### MATERIAL FOR THIS EXERCISE
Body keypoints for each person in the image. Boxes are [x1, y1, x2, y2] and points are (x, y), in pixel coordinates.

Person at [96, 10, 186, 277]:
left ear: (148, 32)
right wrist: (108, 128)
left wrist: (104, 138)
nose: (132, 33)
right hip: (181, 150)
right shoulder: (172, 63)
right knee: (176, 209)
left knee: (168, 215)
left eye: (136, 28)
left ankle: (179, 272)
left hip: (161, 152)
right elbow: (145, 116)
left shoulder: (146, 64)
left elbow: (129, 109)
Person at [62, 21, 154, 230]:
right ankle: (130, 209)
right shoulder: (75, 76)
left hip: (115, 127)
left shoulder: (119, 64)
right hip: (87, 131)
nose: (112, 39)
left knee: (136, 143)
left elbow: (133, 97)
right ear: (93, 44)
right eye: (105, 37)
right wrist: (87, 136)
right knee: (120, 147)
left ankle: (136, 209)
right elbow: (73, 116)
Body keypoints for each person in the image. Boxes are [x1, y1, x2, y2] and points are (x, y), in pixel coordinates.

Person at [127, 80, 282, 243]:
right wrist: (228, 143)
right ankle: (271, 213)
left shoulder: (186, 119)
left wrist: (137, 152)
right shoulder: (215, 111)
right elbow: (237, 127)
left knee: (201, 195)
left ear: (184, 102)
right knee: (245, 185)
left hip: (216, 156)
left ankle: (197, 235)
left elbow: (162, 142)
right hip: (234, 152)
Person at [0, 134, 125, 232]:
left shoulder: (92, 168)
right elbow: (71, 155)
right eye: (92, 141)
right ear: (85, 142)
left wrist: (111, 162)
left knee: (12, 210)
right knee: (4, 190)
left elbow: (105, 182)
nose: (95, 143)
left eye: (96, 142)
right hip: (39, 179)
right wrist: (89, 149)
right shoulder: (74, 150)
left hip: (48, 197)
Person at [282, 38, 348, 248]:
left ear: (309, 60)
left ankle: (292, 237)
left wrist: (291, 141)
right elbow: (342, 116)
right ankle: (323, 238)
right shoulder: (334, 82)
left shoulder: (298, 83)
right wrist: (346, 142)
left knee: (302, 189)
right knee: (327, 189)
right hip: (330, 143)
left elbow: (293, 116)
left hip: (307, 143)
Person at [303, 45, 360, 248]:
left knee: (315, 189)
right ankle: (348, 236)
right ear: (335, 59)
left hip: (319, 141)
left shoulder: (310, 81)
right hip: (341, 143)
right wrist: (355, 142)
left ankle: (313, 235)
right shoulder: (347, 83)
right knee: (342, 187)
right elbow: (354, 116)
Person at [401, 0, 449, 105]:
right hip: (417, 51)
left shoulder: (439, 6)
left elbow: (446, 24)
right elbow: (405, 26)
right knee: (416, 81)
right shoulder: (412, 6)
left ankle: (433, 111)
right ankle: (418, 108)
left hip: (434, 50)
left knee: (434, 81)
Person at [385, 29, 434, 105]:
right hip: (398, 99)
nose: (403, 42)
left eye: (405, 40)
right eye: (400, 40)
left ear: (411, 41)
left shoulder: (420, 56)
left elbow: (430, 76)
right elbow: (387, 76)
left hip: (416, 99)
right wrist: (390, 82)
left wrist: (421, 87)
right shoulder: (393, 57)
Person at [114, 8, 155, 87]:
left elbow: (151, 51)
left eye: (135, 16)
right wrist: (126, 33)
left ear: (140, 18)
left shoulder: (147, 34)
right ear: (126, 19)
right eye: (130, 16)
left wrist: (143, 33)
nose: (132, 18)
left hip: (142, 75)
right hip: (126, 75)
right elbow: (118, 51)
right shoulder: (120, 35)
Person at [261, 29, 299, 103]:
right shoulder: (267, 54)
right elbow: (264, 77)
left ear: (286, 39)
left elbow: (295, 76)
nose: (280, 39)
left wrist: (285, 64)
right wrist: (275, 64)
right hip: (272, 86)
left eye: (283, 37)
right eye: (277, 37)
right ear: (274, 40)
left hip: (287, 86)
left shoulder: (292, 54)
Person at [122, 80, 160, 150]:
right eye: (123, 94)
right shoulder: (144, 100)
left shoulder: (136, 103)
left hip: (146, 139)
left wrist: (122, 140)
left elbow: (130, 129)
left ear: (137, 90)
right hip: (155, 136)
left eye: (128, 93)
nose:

### WHAT TO DO
Out of the data above, set down the lines from the one with "right shoulder: (334, 82)" to the one with "left shoulder: (310, 81)", both included, exactly as written and with no additions.

### SOLUTION FOR THIS TASK
right shoulder: (334, 82)
left shoulder: (298, 83)
right wrist: (346, 142)
left knee: (302, 189)
right knee: (327, 189)
right hip: (330, 143)
left elbow: (293, 116)
left hip: (307, 143)
Person at [303, 45, 360, 248]:
left knee: (315, 189)
right ankle: (348, 236)
right ear: (335, 59)
left hip: (319, 141)
left shoulder: (310, 81)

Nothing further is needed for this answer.